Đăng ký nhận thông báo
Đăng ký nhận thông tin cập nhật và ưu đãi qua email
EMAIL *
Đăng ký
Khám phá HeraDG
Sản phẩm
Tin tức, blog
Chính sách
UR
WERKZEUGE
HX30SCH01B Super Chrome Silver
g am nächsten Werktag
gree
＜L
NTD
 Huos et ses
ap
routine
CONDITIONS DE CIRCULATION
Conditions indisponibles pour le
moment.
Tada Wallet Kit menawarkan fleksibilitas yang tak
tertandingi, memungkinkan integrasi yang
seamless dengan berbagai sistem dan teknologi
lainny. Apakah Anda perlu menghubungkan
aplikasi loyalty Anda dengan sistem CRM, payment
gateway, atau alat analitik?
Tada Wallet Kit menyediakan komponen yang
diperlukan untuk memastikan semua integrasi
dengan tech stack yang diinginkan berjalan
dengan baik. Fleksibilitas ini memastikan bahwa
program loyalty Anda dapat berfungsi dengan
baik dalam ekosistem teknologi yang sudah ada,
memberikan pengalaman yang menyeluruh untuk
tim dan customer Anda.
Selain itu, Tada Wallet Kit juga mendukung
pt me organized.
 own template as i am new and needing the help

• • • • • • •

Instructions for the task. Report each line in the records that contains the word "Wallet", copying those lines in full.

Exercise response.
Tada Wallet Kit menawarkan fleksibilitas yang tak
Tada Wallet Kit menyediakan komponen yang
Selain itu, Tada Wallet Kit juga mendukung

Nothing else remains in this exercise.